#### Selected excerpt ####
Jefferson City High School (JCHS) is a public secondary school in Jefferson City, Missouri. It is one of the five public high schools in Cole County and is one of two in Jefferson City.

History
The Jefferson City Public School District was established in 1838, but the first separate high school building was not built until 1905, with the creation of what is now the Simonsen 9th Grade Center. The current high school building opened on January 22, 1964 and houses 9th-12th graders.

Academics
Jefferson City High School serves approximately 1805 students grades 9-12. Jefferson City High School is designated as a high school by the Missouri Department of Elementary and Secondary Education. The school is accredited by the Missouri Department of Elementary and Secondary Education. Students may earn college credit from Lincoln University through approved courses on the JCHS campus during regular school hours.

Speech and Debate
As of the 2010-2011 school year, the Jefferson City Speech and Debate team is ranked 102nd among the National Forensic League's (NFL) 2,800 teams, placing it around the top three percent in the U.S  In November it ranked first in the Eastern Missouri NFL district, in which there are thirty schools total. In March 2011, the team qualified three students to the NFL national tournament and nine students to the Missouri State High School Activities Association state tournament.
####
**Your objective:** Copy the stretch of the Jefferson City High School text from "Jefferson City High School (JCHS)" through "in Jefferson City.", swapping "public" for "state-funded" wherever it appears.
#### Stored data ####
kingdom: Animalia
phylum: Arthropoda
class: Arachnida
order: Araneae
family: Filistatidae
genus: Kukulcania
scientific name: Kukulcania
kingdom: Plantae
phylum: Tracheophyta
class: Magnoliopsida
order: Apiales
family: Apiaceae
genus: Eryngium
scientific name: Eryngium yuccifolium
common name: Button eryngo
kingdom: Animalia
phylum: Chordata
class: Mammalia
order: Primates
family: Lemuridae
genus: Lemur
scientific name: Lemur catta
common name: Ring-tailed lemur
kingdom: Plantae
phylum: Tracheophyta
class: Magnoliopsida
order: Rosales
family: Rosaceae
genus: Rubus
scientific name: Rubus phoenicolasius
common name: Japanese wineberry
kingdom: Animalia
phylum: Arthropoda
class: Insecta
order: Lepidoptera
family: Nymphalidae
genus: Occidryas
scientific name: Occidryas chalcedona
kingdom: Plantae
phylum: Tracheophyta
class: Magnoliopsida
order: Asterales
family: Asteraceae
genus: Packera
####
**Reply to the task:**
Jefferson City High School (JCHS) is a state-funded secondary school in Jefferson City, Missouri. It is one of the five state-funded high schools in Cole County and is one of two in Jefferson City.